Cathay Pacific is Beginning to Fess Up and it Likely Won’t Help Their GDPR Fine

November 12, 2018 CyberCecurity Leave a comment

As a reminder, Cathay Pacific Airlines recently admitted it was hacked and lost data on over 9 million passengers. Information taken includes names, addresses, passport information, birth dates and other information

They took a lot of heat for waiting 6 months to tell anyone about it (remember that GDPR requires you to tell the authorities within 72 hours).

Now they are reporting on the breach to Hong Kong’s Legco (their version of Parliament) and they admitted that they knew they were under attack in March, April and May AND it continued after that. So now, instead of waiting 6 months to fess up, it is coming out that they waited 9 months,

They also admitted that they really didn’t know what was taken and they didn’t know if the data taken would be usable to a hacker as it was pieces and parts of databases.

Finally, they said after all that, they waited some more to make sure that the information that they were telling people was precisely accurate.

Now they have set up a dedicated website at https://infosecurity.cathaypacific.com/en_HK.html for people who think their data has gone “walkies”.

So what lessons can you take away from their experience?

First of all, waiting 6 months to tell people their information has gone walkies is not going to make you a lot of friends with authorities inside or outside the United States. 9 months isn’t any better.

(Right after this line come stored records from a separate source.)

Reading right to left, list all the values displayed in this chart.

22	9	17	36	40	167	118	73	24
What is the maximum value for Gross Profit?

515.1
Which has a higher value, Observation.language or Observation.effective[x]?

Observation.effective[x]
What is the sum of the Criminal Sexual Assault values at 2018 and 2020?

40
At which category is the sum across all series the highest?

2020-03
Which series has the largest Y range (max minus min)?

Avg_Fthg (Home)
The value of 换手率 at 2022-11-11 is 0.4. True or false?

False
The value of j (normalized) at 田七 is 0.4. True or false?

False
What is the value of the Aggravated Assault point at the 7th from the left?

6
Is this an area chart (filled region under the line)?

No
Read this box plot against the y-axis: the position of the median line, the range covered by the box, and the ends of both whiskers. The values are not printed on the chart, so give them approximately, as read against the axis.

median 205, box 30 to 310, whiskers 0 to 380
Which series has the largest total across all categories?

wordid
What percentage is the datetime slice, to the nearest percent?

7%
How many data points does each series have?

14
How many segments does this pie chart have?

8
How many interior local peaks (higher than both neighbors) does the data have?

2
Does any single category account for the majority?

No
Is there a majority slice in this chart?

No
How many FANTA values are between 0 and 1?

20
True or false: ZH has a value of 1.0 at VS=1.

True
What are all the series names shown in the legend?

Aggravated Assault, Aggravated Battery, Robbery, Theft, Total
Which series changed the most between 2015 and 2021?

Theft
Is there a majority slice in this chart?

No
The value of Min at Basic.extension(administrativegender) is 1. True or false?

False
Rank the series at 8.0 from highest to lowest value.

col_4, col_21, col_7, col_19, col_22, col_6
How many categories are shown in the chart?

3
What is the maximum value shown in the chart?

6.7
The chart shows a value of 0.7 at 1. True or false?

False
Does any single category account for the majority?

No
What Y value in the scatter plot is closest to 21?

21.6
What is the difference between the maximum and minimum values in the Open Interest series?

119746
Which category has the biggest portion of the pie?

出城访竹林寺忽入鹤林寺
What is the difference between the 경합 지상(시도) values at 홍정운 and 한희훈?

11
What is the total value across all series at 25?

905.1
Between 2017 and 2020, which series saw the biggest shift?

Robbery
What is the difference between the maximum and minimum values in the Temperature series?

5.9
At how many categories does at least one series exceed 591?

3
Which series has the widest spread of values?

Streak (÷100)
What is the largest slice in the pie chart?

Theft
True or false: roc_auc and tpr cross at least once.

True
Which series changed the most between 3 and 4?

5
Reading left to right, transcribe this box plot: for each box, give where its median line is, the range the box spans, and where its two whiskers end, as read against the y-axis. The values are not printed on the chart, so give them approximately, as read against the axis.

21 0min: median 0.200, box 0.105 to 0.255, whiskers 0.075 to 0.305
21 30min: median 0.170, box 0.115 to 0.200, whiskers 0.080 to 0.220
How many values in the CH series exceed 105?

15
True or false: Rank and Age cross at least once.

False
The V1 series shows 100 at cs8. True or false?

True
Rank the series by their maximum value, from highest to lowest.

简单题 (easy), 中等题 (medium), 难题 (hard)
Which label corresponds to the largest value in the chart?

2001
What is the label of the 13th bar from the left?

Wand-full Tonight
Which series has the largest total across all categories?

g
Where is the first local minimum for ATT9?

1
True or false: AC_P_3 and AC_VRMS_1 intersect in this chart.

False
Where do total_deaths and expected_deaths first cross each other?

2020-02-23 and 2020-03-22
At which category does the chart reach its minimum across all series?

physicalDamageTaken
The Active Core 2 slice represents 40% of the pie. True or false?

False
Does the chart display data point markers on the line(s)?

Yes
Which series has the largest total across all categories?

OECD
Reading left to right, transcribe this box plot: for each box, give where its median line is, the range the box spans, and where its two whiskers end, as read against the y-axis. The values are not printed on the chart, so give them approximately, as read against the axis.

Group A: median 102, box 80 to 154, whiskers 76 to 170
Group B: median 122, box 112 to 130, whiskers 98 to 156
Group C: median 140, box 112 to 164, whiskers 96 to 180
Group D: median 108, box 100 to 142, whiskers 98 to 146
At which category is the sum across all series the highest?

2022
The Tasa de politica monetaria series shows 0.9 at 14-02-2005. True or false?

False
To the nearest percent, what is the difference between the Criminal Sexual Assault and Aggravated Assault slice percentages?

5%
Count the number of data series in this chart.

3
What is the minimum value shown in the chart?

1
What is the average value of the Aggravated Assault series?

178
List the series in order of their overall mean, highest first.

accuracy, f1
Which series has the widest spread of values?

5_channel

One might suggest that if they were fighting the bad guys for three months, they probably either didn’t have the right resources or sufficient resources on the problem.

It also means that they likely did not have an adequate incident response program.

Their business continuity program was also lacking.

None of these facts will win them brownie points with regulators, so you should review your programs and make sure that you could effectively respond to an attack.

Their next complaint was that they didn’t know what was taken. Why? Inadequate logs. You need to make sure that you are logging what you should be in order to respond to an attack.

They said that they wanted to make sure that they could tell people exactly what happened. While that is a nice theory, if you can’t do that within the legally required time, that bit of spin will cost you big time.

Clearly there is a lot that they could have done better.

While the authorities in Europe may fine them for this transgression, in China they have somewhat “harsher” penalties. Glad I am not in China.

Information for this post came from The Register.